Why would any hacker or conspiracy of election officials see to it that a perfect number of ballots were created according to a voter's
age? The age of any given voter is completely irrevelant.
Think about it! If turnout by age naturally varies by some random amount,
an algorithm would have to counter that variation in order for there to be near-identical turnout curves from one county to the next.
The theory makes no sense.
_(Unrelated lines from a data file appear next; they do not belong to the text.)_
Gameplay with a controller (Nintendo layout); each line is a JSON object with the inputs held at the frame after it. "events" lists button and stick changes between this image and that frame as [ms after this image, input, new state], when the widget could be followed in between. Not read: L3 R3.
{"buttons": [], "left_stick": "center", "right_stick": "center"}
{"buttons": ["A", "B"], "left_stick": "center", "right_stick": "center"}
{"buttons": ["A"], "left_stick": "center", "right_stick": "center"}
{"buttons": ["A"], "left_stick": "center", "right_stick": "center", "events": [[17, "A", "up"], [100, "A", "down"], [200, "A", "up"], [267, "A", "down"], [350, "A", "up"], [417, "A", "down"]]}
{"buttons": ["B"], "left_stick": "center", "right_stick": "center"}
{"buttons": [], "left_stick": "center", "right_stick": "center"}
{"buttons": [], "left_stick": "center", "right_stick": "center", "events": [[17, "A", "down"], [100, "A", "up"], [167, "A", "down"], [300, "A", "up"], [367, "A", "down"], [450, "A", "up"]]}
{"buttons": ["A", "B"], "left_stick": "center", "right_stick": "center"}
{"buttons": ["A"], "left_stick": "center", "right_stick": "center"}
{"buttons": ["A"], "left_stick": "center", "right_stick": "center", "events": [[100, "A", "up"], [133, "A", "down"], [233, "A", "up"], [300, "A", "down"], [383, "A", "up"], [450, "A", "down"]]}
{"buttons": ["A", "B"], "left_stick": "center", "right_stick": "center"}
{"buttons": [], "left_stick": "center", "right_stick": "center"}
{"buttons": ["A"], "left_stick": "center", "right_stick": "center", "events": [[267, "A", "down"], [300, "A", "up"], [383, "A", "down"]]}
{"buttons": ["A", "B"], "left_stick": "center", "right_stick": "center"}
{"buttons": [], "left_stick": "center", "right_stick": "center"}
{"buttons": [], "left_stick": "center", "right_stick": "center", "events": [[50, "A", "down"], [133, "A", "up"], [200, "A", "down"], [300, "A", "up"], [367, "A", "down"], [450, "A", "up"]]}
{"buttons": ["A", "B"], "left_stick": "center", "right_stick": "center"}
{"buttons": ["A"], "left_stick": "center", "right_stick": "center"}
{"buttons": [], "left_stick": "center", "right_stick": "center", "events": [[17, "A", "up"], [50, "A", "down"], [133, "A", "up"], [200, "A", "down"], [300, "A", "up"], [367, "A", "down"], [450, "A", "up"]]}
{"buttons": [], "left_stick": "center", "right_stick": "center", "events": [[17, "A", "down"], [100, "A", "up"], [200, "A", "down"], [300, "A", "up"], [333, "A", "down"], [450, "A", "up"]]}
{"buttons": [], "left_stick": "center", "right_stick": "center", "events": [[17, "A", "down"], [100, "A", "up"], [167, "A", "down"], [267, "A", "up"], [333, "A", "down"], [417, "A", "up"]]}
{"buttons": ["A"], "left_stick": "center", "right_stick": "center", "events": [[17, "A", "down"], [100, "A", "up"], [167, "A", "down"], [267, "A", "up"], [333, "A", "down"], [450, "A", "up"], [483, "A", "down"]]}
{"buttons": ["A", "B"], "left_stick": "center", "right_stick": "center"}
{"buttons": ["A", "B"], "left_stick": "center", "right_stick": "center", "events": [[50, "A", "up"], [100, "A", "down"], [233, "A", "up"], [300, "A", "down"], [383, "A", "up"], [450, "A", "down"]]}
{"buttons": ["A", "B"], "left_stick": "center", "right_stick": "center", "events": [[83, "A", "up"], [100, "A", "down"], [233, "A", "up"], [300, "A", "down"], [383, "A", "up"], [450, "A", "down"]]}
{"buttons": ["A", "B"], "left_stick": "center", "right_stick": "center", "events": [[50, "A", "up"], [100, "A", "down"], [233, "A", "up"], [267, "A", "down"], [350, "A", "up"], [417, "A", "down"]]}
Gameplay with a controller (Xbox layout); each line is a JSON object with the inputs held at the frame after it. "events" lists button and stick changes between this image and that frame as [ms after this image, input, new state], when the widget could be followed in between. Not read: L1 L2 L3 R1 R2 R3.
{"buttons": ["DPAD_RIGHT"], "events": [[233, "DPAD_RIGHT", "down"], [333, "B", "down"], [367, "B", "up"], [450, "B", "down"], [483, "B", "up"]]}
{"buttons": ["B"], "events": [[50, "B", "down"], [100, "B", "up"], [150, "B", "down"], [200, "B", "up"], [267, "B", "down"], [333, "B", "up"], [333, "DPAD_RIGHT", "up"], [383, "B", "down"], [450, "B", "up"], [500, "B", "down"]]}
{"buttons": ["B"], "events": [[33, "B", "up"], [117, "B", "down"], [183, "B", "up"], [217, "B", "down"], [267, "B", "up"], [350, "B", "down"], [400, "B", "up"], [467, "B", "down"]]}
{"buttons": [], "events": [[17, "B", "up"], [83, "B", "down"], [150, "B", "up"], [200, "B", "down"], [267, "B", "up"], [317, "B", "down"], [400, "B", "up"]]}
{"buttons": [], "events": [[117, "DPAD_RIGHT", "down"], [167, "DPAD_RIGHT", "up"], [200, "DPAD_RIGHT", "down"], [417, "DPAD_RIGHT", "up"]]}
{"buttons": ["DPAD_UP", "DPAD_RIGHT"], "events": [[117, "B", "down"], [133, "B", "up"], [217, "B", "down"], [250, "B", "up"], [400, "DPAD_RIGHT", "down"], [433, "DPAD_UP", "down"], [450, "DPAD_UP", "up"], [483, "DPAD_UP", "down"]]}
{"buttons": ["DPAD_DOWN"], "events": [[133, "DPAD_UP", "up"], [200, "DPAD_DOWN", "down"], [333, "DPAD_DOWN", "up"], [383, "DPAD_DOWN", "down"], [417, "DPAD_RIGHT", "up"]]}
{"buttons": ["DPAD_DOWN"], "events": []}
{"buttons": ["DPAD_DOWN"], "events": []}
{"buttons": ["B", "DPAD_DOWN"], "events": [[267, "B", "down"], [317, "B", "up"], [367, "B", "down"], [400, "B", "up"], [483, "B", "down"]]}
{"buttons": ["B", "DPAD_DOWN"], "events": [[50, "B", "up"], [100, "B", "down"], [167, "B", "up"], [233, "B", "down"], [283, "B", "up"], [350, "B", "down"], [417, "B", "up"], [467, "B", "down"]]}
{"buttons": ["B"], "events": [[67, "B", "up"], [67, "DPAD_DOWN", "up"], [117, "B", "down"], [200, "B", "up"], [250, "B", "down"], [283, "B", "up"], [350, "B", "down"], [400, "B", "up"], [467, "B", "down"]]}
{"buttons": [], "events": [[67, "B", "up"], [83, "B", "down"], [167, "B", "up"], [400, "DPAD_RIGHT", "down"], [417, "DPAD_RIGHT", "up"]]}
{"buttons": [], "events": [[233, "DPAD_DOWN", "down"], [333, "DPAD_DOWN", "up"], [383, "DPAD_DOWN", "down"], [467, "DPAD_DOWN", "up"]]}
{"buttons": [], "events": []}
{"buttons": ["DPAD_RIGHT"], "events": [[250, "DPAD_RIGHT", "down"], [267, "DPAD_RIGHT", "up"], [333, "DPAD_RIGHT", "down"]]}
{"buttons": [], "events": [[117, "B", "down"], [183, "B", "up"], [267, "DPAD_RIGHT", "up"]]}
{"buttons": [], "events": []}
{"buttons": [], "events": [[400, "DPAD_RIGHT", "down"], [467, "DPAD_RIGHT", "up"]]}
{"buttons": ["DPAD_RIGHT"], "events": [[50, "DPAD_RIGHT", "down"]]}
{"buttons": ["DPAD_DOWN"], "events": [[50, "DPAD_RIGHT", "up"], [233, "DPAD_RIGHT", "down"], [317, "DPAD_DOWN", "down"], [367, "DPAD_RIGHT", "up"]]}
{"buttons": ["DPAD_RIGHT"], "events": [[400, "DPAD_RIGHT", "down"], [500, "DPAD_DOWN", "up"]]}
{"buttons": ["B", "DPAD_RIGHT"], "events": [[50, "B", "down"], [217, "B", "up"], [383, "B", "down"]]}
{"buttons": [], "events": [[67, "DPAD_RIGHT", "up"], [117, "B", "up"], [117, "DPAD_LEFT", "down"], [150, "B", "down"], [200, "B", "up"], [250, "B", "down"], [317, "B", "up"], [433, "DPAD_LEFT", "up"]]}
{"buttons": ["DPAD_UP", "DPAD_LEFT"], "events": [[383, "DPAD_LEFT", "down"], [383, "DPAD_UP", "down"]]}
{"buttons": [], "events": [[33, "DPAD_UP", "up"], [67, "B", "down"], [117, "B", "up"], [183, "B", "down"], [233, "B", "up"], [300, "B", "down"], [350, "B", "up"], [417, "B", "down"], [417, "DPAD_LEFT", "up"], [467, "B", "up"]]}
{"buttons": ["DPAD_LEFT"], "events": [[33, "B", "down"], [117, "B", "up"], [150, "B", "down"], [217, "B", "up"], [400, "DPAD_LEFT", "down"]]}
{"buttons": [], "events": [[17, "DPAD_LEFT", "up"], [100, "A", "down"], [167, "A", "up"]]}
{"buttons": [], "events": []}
Compared to the ordinary explanation – that turnout across voters' age wouldn't vary much from one county to the next – the theory requires an unbelievable amount of logistics and personnel, all to achieve something totally irrelevant to the desired result.
And it would absolutely impossible to do, because they would have no way of knowing who would actually turn out to vote on election day, as about 40% of Michigan voters did.
Maybe this is why Doug Frank never actually disclosed the polynomial equation he claims is the "key" to predicting the number of ballots by each age of registered voter. Nobody can double-check his findings.
Why do I bring this up? Because facts matter, and disinformation is damaging.
Theories like this give the left-wing mass media ammunition to use against us. It exposes us to attack and ridicule.
At Rescue Michigan, because we organize for election reform and our statements may be repeated by supporters, we have an ethical obligation to be rigorous in our facts and analysis. That's why we stick to the facts we can prove – that the Secretary of State illegally removed meaningful signature checks, and that poll challengers in Detroit were illegally obstructed, for example – and
not repeat claims that fall apart under scrutiny, as much as our supporters might want to believe it.
And this is a standard that all leaders should aspire to.